■ What you are asked to do: Without including any images, repeat the data exactly.

■ Excerpted records:
= Beginning of Section =

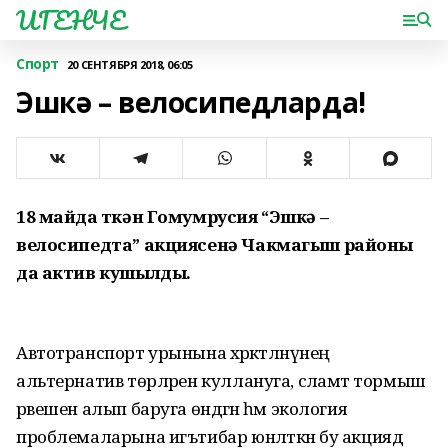
ИГЕНЧЕ
Спорт
20 СЕНТЯБРЯ 2018, 06:05
Эшкә – велосипедларда!
18 майда үткән Гомумрусия “Эшкә –
велосипедта” акциясенә Чакмагыш районы
да актив кушылды.
Автотранспорт урынына хәрәкәтләнүнең
альтернатив төрләрен куллануга, сәламәт тормыш
рәвешен алып баруга өндәгән һәм экология
проблемаларына игътибар юнәлткән бу акциядә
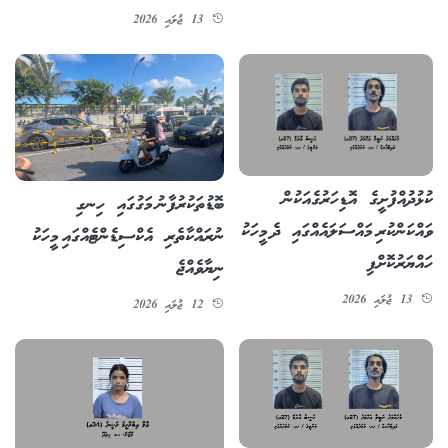
13 ޖުލައި 2026
ކުޅުދުއްފުށީގެ އޮޑިހަރުގެއަކުން
ބޮޑުތަކުރުފާނު މަގުގައި ހިނގި
ވައްކަންކުރި މައްސަލައެއްގައި ދެ މީހަކު
ނުރައްކާތެރި އެކްސިޑެންޓެއްގައި މީހަކު
ހައްޔަރުކޮށްފި
ނިޔާވެއްޖެ
13 ޖުލައި 2026
12 ޖުލައި 2026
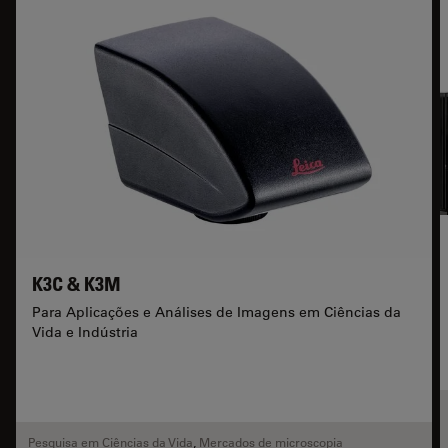
K3C & K3M
Para Aplicações e Análises de Imagens em Ciências da
Vida e Indústria
Pesquisa em Ciências da Vida
,
Mercados de microscopia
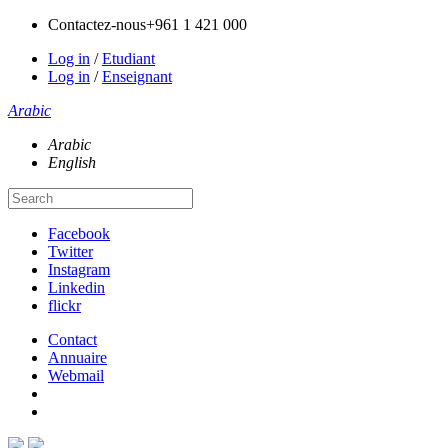
Contactez-nous
+961 1 421 000
Log in
/
Etudiant
Log in
/
Enseignant
Arabic
Arabic
English
Facebook
Twitter
Instagram
Linkedin
flickr
Contact
Annuaire
Webmail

= End of Section =

■ Solution to this task:
ИГЕНЧЕ
Спорт
20 СЕНТЯБРЯ 2018, 06:05
Эшкә – велосипедларда!
18 майда үткән Гомумрусия “Эшкә –
велосипедта” акциясенә Чакмагыш районы
да актив кушылды.
Автотранспорт урынына хәрәкәтләнүнең
альтернатив төрләрен куллануга, сәламәт тормыш
рәвешен алып баруга өндәгән һәм экология
проблемаларына игътибар юнәлткән бу акциядә
13 ޖުލައި 2026
ކުޅުދުއްފުށީގެ އޮޑިހަރުގެއަކުން
ބޮޑުތަކުރުފާނު މަގުގައި ހިނގި
ވައްކަންކުރި މައްސަލައެއްގައި ދެ މީހަކު
ނުރައްކާތެރި އެކްސިޑެންޓެއްގައި މީހަކު
ހައްޔަރުކޮށްފި
ނިޔާވެއްޖެ
13 ޖުލައި 2026
12 ޖުލައި 2026
K3C & K3M
Para Aplicações e Análises de Imagens em Ciências da
Vida e Indústria
Pesquisa em Ciências da Vida
,
Mercados de microscopia
Contactez-nous
+961 1 421 000
Log in
/
Etudiant
Log in
/
Enseignant
Arabic
Arabic
English
Facebook
Twitter
Instagram
Linkedin
flickr
Contact
Annuaire
Webmail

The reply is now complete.